Written by a commentator for Tjen Folket Media.
Communists are proletarian internationalists. This means that we see that our struggle is international. Our class, the proletariat, is an international class with the historic task of organizing the world in a common communist future. International solidarity must therefore be an integral part of the struggle. But who shall we stand in solidarity with? In a misguided form of “solidarity”, some people on the so-called left support governments in countries like Russia and China or Iran and North Korea. They see it as a way of undermining NATO and the US.
Ragnar Røed writes in the article China – a social imperialist superpower:
“Furthermore, a number of self-proclaimed western Marxists make the great error of in practice putting contradictions among the imperialists themselves before all other contradictions. They give geopolitics preference before the class struggle. They believe that the competition between countries like NATO and Russia can, with the “correct” handling, bring us closer to communism. Consciously or otherwise, they are connecting their political project as just a small supporter of the massive Russian or Chinese Panzers, and/or as a little skiff attached to a sinking ship, like the Ba’ath Party in Iraq or the so-called “Bolivarian revolution” in Venezuela. To “defend” one or another bourgeois government against US imperialism becomes more important than developing the class struggle, building the communist party and its mass organizations, and initiating people’s war.”
The error herein describes is committed by, among others, large portions of the new communist movement (the “ML-movement”) in the 1970s. Particularly among those who followed Hua Guafeng and Deng Xiaoping after the counterrevolution in 1976. The Norwegian AKP(m-l) was such a party. And after 1976, continuing into the 1980s, the threat of Soviet invasion in Norway became a very central position in the party’s propaganda and work. Geopolitics, the political competition between states, were in practice emphasized over many other matters and at the cost of the class struggle and the proletarian class standpoint.
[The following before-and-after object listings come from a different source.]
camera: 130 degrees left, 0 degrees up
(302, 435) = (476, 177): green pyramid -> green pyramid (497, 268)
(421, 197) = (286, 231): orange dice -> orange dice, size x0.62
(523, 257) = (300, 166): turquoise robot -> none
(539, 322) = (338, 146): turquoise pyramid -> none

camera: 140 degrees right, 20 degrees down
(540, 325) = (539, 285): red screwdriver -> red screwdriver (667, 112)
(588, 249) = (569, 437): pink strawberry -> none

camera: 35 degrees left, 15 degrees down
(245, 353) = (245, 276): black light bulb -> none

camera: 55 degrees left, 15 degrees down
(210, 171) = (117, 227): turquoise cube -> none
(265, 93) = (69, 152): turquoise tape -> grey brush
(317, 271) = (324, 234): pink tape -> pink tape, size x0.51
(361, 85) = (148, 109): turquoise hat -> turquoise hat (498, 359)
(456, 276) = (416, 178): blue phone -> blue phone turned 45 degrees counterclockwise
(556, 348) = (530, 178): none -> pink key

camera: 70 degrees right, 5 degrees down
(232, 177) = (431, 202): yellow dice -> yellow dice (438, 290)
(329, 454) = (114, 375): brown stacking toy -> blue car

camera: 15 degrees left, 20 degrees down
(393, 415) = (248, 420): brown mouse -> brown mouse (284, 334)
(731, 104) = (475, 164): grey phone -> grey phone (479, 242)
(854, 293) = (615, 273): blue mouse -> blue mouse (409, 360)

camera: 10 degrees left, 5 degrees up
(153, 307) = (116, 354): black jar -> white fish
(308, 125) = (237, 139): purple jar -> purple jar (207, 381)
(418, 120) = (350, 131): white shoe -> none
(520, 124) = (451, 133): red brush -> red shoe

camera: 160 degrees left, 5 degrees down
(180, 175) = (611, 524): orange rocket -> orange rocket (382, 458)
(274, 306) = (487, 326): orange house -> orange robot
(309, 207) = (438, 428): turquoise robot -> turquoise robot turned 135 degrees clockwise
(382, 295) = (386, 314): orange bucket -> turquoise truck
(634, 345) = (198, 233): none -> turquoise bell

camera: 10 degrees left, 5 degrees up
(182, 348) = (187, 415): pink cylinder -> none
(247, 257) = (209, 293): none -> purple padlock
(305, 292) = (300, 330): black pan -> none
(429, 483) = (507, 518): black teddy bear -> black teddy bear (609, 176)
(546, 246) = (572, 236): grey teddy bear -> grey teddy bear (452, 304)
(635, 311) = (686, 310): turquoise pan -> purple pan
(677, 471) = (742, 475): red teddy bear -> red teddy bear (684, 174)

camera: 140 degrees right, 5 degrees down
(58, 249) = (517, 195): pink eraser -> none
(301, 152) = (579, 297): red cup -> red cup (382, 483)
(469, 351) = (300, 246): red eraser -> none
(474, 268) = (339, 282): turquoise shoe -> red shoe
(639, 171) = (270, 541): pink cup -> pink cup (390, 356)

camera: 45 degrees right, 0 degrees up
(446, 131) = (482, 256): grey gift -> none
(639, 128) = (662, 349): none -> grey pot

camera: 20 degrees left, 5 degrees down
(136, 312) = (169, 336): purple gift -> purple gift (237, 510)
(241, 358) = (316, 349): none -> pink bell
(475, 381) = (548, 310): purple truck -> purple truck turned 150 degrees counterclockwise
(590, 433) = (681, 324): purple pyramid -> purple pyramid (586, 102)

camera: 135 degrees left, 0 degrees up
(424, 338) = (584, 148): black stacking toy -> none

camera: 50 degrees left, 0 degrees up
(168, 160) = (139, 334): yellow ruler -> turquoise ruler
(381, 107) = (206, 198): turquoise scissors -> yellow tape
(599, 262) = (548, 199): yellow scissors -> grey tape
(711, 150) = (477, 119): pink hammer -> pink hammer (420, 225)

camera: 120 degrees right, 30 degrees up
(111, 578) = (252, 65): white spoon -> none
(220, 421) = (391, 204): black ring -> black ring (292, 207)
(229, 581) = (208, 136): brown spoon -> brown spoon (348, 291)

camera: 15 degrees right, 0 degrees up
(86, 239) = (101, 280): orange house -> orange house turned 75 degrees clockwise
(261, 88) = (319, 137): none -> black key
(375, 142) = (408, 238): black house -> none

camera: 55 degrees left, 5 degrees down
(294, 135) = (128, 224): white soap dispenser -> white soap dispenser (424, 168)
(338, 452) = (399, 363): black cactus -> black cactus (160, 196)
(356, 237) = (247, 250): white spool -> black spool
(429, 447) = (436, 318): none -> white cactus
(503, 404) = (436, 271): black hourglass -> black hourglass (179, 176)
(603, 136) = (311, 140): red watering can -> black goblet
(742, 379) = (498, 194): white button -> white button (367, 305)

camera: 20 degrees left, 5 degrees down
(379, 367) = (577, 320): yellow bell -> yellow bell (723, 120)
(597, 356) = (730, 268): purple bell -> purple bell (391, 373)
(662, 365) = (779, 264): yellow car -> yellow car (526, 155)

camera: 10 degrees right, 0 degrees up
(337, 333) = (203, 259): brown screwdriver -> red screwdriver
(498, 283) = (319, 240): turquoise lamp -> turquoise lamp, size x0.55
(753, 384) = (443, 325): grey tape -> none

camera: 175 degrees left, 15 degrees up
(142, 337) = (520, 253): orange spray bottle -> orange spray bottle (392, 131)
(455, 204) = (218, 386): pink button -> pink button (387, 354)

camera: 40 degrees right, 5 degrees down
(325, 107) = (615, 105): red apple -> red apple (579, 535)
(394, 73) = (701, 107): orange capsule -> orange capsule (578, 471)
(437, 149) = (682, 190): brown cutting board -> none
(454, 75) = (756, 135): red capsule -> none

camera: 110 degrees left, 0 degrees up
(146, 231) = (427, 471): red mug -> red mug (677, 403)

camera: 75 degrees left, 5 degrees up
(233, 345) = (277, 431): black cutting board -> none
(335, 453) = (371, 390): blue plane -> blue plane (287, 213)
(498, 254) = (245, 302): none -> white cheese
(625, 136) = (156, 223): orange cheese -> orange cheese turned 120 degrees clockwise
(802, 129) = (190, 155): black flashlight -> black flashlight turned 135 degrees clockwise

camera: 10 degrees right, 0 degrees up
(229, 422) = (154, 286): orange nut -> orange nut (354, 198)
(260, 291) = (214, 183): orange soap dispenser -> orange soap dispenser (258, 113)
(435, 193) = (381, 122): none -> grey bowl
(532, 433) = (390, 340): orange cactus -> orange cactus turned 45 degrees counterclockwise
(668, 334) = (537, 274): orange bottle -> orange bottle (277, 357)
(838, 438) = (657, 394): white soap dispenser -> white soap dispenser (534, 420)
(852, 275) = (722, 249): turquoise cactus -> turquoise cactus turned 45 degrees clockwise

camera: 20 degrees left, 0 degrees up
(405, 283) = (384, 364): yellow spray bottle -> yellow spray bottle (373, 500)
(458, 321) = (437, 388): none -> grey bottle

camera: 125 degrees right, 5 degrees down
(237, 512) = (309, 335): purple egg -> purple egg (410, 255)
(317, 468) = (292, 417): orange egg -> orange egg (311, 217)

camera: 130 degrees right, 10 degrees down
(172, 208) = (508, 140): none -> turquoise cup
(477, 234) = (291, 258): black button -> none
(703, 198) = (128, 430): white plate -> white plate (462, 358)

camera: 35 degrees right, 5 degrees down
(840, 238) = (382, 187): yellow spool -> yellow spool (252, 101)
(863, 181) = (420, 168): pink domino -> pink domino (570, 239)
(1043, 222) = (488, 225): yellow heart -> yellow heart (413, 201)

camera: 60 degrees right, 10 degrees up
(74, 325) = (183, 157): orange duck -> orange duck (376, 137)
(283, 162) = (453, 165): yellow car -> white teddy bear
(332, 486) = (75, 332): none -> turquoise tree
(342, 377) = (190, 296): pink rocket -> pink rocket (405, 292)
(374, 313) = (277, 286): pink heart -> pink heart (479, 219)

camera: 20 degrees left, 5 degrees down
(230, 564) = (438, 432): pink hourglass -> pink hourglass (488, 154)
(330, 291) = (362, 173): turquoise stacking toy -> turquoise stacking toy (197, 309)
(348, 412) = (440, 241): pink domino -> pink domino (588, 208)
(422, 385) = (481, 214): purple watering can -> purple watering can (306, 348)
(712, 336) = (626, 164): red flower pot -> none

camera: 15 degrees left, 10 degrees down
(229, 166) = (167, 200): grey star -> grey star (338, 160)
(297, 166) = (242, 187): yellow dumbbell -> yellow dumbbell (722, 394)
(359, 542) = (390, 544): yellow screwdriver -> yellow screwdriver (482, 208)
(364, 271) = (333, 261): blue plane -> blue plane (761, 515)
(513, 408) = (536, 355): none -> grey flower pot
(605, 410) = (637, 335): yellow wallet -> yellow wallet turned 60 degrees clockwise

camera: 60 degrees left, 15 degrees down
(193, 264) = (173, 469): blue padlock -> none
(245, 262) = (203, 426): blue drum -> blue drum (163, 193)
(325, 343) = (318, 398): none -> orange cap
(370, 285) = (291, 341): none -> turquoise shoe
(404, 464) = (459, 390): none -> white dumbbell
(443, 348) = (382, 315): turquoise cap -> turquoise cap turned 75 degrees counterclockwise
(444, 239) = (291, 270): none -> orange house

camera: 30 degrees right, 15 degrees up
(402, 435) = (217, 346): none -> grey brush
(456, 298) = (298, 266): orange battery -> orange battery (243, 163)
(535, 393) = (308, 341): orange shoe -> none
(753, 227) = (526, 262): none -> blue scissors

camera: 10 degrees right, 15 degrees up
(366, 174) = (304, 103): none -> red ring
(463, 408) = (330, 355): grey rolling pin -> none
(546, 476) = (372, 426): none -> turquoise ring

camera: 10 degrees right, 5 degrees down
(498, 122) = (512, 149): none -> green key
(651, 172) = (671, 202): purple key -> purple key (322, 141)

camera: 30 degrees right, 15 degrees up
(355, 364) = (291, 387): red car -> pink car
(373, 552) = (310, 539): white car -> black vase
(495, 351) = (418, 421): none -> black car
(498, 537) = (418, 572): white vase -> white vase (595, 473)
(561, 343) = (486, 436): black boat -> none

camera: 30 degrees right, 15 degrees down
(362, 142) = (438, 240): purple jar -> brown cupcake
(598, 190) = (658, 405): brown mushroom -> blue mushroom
Meanwhile, AKP(m-l) maintained friendly relations with Deng’s China all the way until 1989, when the party turned around and called the Deng regime fascistic after the massacre at Tienanmen Square. The very same government that the party had supported throughout the entirety of the 1980s was now openly using fascist terror against the masses. Instead of a world war, as AKP(m-l) had predicted, the Soviet Union collapsed in 1991. It cannot have been a coincidence that the party split and became weakened in the same period that Chinese and Soviet incidents tore apart the party’s international analyses and focus.
Today the old ML-ists have preserved the model where geopolitics takes the front seat, even if their position on Russia has changed. Russia is no longer seen as a threat against Western Europe and thereby it is as if the country has stopped being imperialist altogether. Having started with the foreign policy line that Russia (or the USSR) must be combatted by all means, Russia is now depicted as a victim of Western aggression. The actual anti-Russian Western propaganda is now being met with legitimization of Russian imperialism. Communists must dispel the idea that we must take a side with one imperialist or group of imperialists against other imperialists.
Ragnar Røed further writes that:
“The primary contradiction in the world is not permanent, but in our epoch it has always been between imperialists (all imperialists!) on one side, with US imperialism as the largest, and the world’s oppressed peoples and nations on the other. To enter into a political partnership, even if it is completely one-sided and purely theoretical from these groups’ perspective, with either Russia or China, is a betrayal of the world’s oppressed peoples. In the case of China, it is a betrayal of the hundreds of millions of the oppressed Chinese proletariat, and against the masses in Africa, Asia, and Latin America who pay for this Chinese expansion with blood, sweat, and tears.”
It should also be added that even in a period where the contradiction between imperialists becomes more important, it is a betrayal of the revolution to focus one-sided on this. In 1914, when world war broke out between the world’s foremost imperialists, Lenin’s answer was not to support the “victims” against the “aggressors”. Marxists saw neither England/France nor Germany/Austria-Hungary as more or less of friends or enemies of the proletariat, based on who was the “largest” or the “worst” or the most “offensive”. Lenin saw the struggle between them as a struggle between plunderers over how the spoils were to be divided. Concretely: how colonies and the exploited in these colonies were to be divided between the European superpowers.
The rivalry between superpowers today is of the very same form as it was then. The interests that the Russian government protects against NATO aggression is not a matter of Russian national sovereignty or anything like this. They protect their spheres of influence as imperialists. They fight for influence in Eastern Europe and the Middle East, and more generally over the entire world. They attempt to maintain their position or at best “take back” areas that were once under Russian imperialistic domination before 1991 and the Soviet Union’s collapse. Russia is much weaker both economically and militarily than the US and NATO. The US is the world’s largest imperialist, the world’s only true superpower, and the principal enemy of the world’s people. But this does not mean that Russia is not imperialist or a friend of the world’s people.
Communists must combat the tendency of allowing geopolitical games to overshadow the revolution, class struggle, and the proletarian class standpoint.